Enfin, troisième élément de l’accord intergouvernemental, la possibilité de recourir à des financements complémentaires des contributions collectées ex ante, comme les transferts entre les compartiments nationaux ou la collecte de contributions ex post.

Pour sa part, le règlement MRU, d’application directe, crée le Conseil de résolution unique, CRU, qui est compétent pour gérer et actionner ce fonds de résolution unique. Le CRU est composé de six personnalités qualifiées et d’un représentant par autorité nationale de résolution. La première réunion plénière du Conseil de résolution unique aura lieu le 26 mars prochain.

Le règlement MRU prévoit également le partage des compétences entre le CRU et les autorités de résolution nationales.

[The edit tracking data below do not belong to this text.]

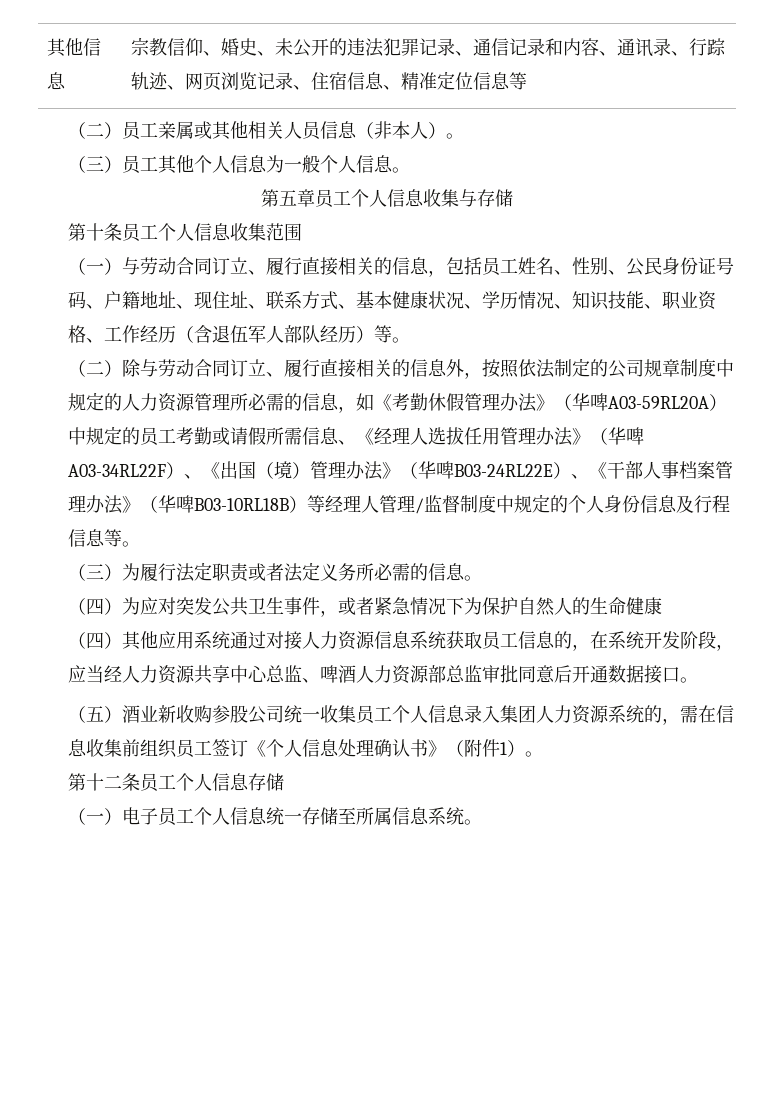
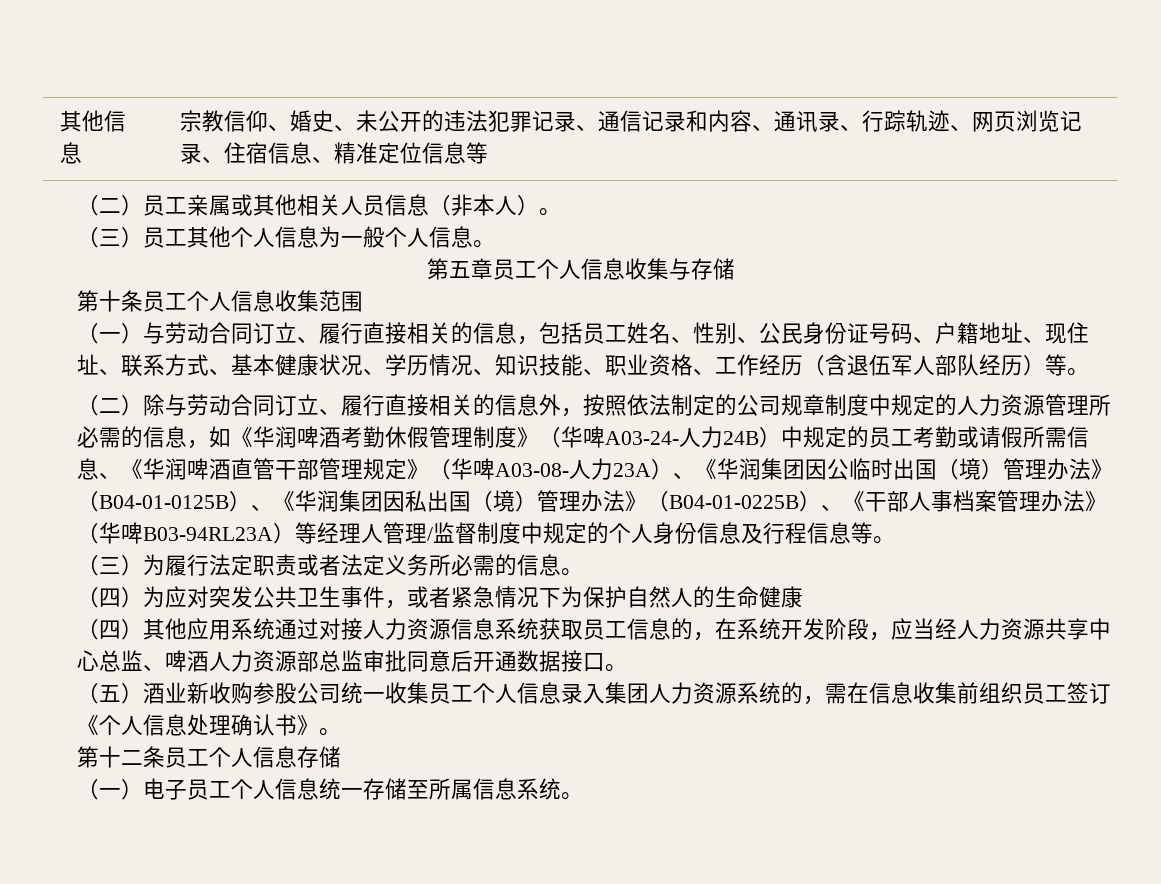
(393, 402) none -> [252,426,341,448] 华润啤酒
[500,393,710,412] 办法》（华啤A03-59RL20A -> [472,426,759,448] 制度》（华啤A03-24-人力24B
[374,427,645,446] [68,461,554,480] 经理人选拔任用管理办法》（华啤A03-34RL22F）、《出国（境）管理办法》（华啤B03-24RL22E -> [142,458,1113,480] [76,490,799,512] 华润啤酒直管干部管理规定》（华啤A03-08-人力23A）、《华润集团因公临时出国（境）管理办法》（B04-01-0125B）、《华润集团因私出国（境）管理办法》（B04-01-0225B
[194,498,290,511] B03-10RL18B -> [142,527,273,541] B03-94RL23A
[446,739,526,757] （附件1） -> (319, 725) none

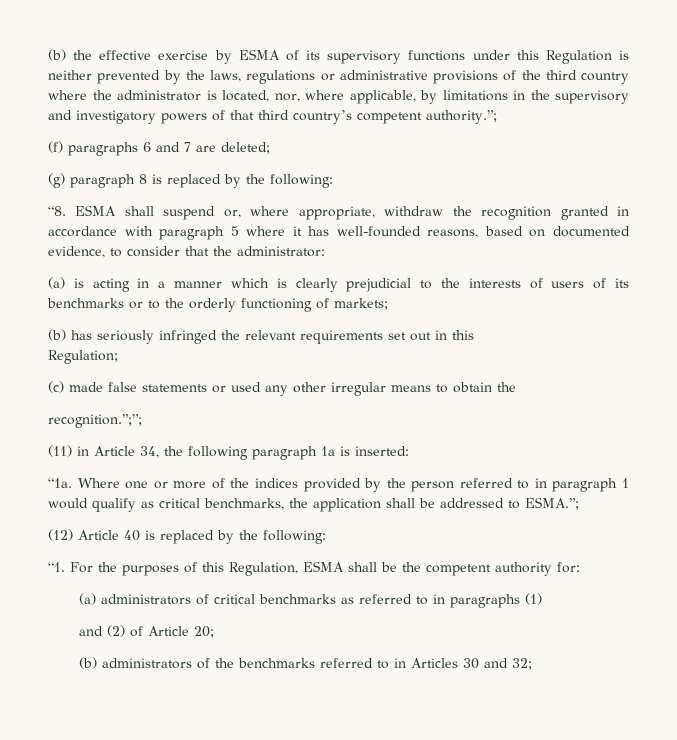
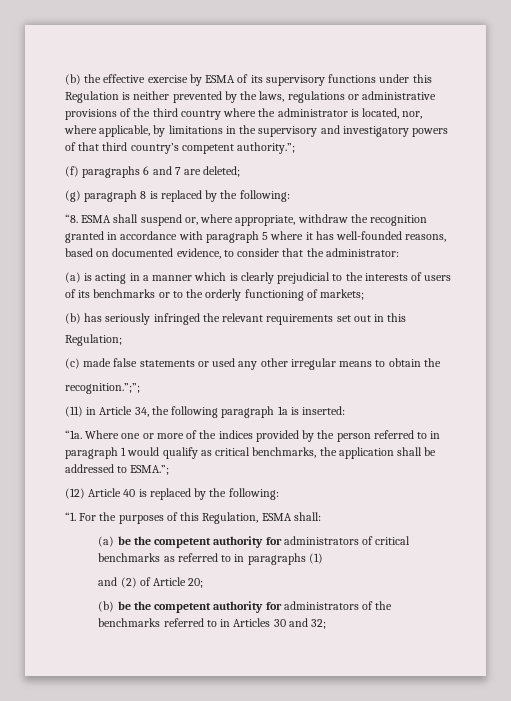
[348,562,580,576] [79,593,97,605] shall be the competent authority for: // (a) -> [293,512,321,521] [98,536,282,548] shall: // (a) be the competent authority for
(98, 663) none -> [117,601,282,613] be the competent authority for

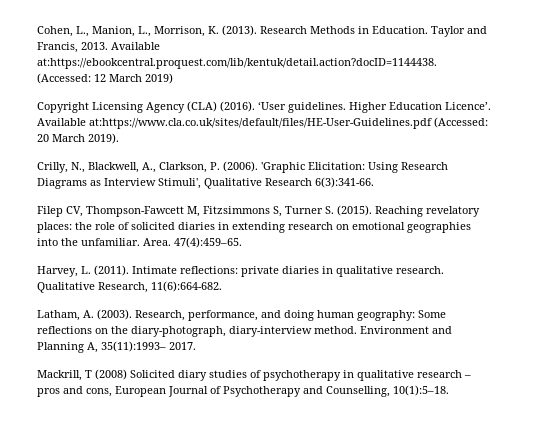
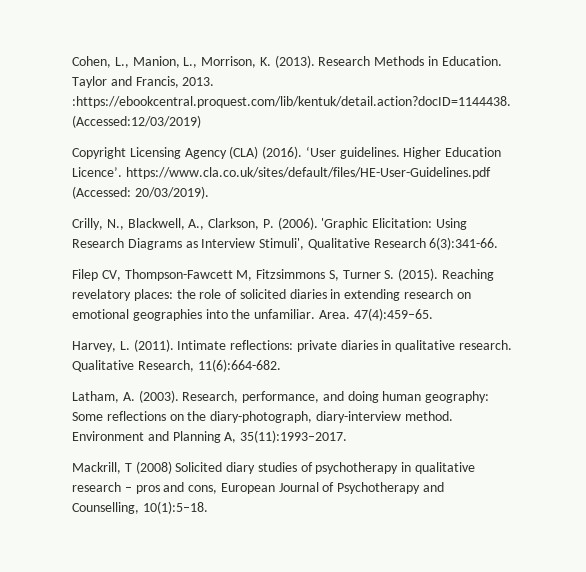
[111,42,160,50] [37,58,437,69] [37,73,173,84] Available at:https://ebookcentral.proquest.com/lib/kentuk/detail.action?docID=1144438. (Accessed: 12 March 2019) -> [72,96,511,108] [72,115,201,128] :https://ebookcentral.proquest.com/lib/kentuk/detail.action?docID=1144438. (Accessed:12/03/2019)
[37,117,488,129] [37,133,119,144] Available at:https://www.cla.co.uk/sites/default/files/HE-User-Guidelines.pdf (Accessed: 20 March 2019). -> [125,167,491,179] [72,186,209,199] https://www.cla.co.uk/sites/default/files/HE-User-Guidelines.pdf (Accessed: 20/03/2019).
[101,341,196,352] 35(11):1993– 2017. -> [240,430,348,443] 35(11):1993–2017.

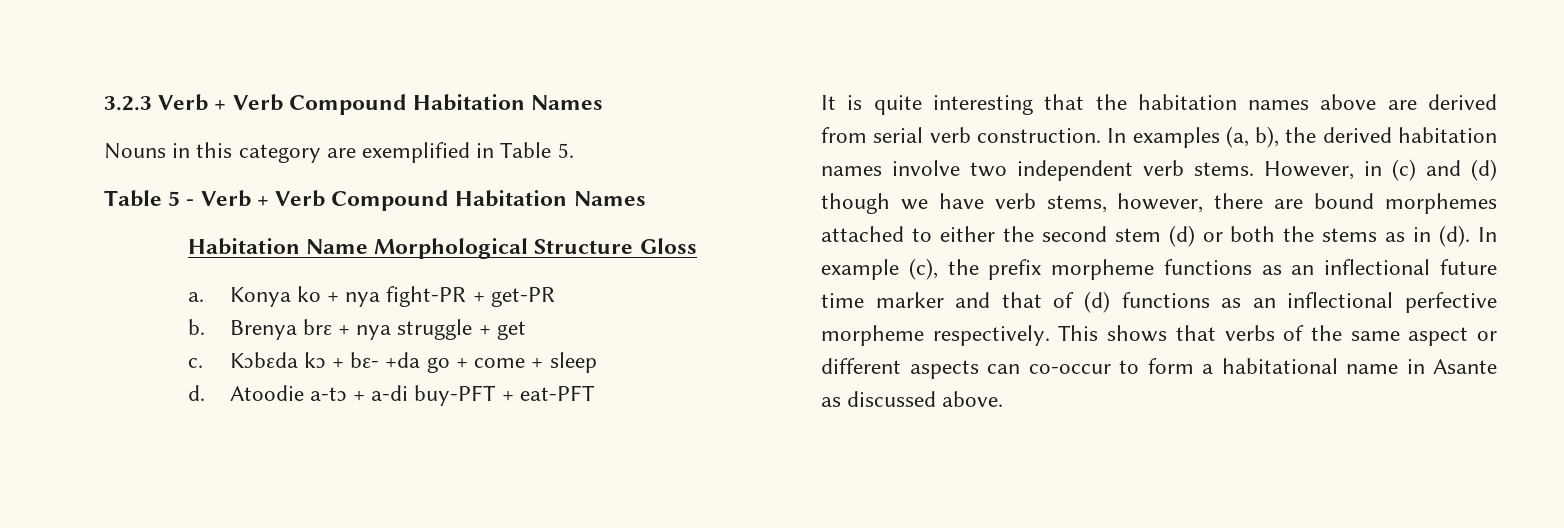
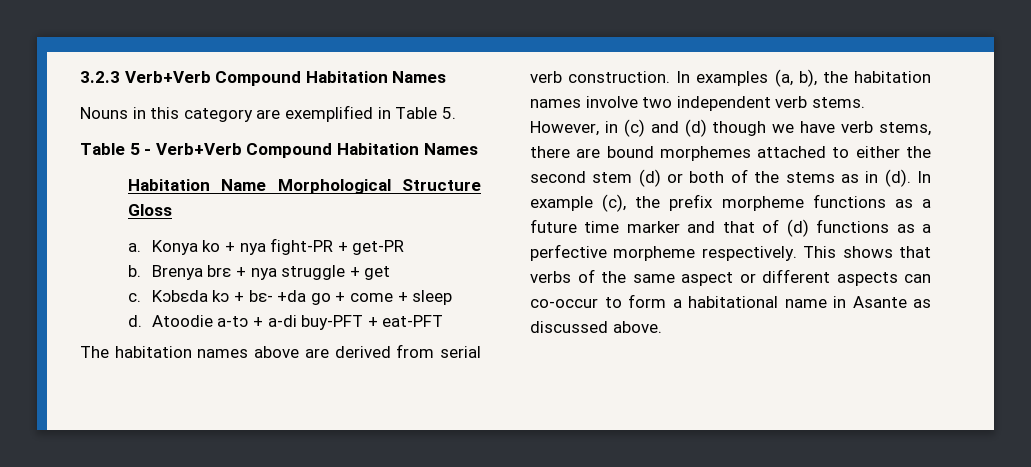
[158,94,283,111] Verb + Verb -> [124,71,211,83] Verb+Verb
[200,190,326,207] Verb + Verb -> [155,143,242,155] Verb+Verb
[821,94,1127,115] It is quite interesting that the -> [80,346,109,358] The
[1322,127,1392,143] derived -> (848, 77) none
[1117,193,1204,213] however, -> (931, 129) none
(1276, 234) none -> [730,169,748,183] of
[1291,259,1431,275] an inflectional -> [922,199,931,208] a
[1252,292,1394,308] an inflectional -> [922,224,931,233] a

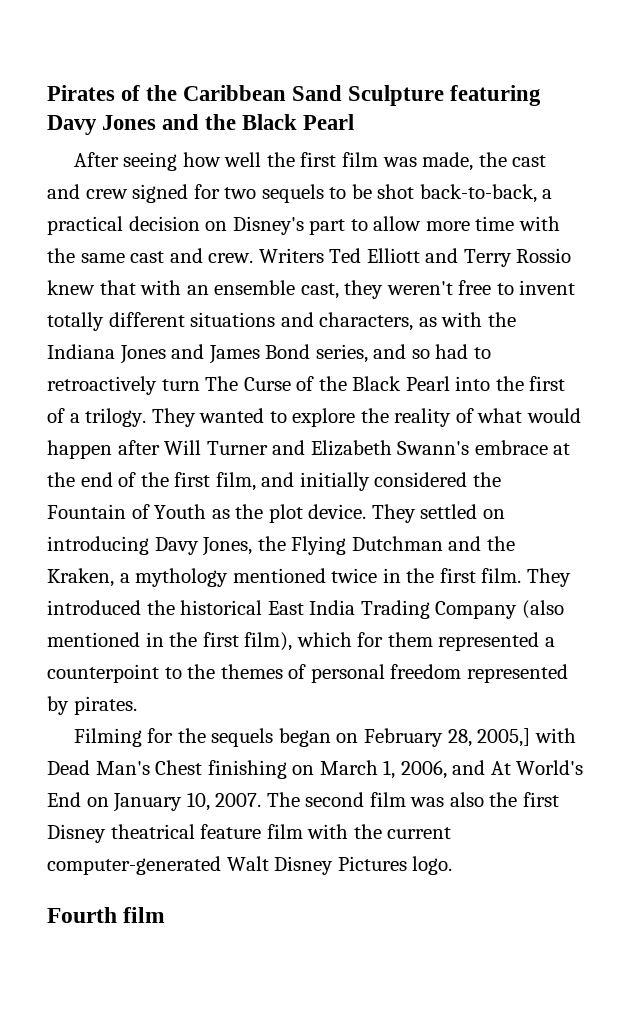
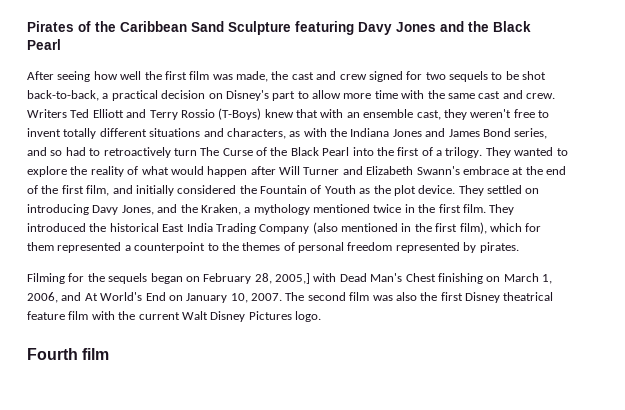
(572, 255) none -> [218,108,262,120] (T-Boys)
[257,536,443,555] the Flying Dutchman -> (154, 210) none
[47,856,221,875] computer-generated -> (180, 316) none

Tels sont, mesdames, messieurs les sénateurs, les principaux éléments de l’accord intergouvernemental que le Gouvernement propose à votre ratification. Il me paraît répondre aux demandes du Parlement, notamment de votre assemblée, qui souhaitait connaître avant la mise en œuvre du règlement du MRU la répartition des contributions de chacune des banques, les banques françaises, en particulier, cela va de soi. C’est ce que vous aviez fait préciser dans la loi.

Le Gouvernement considère donc que cet accord intergouvernemental doit être ratifié par la France, car il constitue une étape décisive – je l’ai dit – de la mise en place du MRU et, au-delà, de l’Union bancaire. Voilà, mesdames, messieurs les sénateurs, le vœu que je formule, et je ne doute pas que vos travaux permettront d’y aboutir.